## Job item:
In the listing below, the lines starting with the line with "Le stack existant" and going on through the line with "les dépendances ?**" are to be reproduced exactly, and only those.

===

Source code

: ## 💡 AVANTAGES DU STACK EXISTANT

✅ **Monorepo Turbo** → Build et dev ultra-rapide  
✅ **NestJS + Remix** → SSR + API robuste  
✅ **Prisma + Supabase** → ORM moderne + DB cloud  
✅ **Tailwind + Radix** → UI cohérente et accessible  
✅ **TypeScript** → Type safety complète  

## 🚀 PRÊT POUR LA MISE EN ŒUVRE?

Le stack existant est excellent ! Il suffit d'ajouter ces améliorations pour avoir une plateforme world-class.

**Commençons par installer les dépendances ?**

===

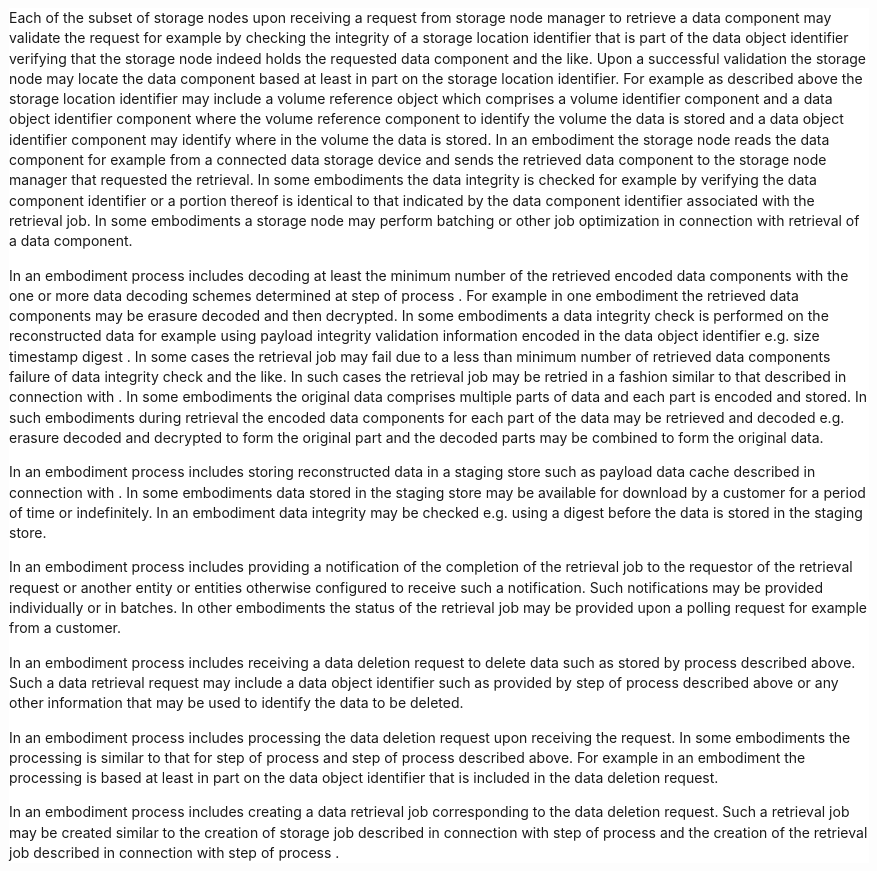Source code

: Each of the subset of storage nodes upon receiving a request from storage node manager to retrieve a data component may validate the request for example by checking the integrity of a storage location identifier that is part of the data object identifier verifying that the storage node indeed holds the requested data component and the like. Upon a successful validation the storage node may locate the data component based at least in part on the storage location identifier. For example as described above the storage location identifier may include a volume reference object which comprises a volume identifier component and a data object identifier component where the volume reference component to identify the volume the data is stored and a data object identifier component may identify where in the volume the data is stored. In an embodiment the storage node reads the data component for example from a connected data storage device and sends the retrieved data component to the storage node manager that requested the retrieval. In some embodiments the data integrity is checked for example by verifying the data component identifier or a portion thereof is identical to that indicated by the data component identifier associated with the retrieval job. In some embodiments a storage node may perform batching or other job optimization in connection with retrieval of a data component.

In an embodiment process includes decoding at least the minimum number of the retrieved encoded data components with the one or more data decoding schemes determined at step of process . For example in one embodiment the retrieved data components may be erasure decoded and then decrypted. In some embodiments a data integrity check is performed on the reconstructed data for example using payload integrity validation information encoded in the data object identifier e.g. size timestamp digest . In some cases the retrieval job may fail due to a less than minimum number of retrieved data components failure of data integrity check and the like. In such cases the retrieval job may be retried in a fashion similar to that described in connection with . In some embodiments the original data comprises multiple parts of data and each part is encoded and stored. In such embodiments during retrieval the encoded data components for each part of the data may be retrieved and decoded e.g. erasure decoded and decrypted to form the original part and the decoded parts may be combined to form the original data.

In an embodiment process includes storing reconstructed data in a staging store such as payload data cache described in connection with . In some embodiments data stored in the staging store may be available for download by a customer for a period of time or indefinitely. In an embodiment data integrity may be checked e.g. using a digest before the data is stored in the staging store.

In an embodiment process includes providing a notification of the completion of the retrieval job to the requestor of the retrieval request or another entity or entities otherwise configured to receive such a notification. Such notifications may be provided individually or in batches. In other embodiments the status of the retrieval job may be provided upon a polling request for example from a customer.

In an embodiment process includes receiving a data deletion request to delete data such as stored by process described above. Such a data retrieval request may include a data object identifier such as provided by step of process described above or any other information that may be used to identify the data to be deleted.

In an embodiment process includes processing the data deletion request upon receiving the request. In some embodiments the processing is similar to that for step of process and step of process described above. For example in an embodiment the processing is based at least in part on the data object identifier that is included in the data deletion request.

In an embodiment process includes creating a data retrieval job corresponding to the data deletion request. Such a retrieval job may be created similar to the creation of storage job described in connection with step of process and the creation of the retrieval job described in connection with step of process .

===

## Answer space:
Le stack existant est excellent ! Il suffit d'ajouter ces améliorations pour avoir une plateforme world-class.

**Commençons par installer les dépendances ?**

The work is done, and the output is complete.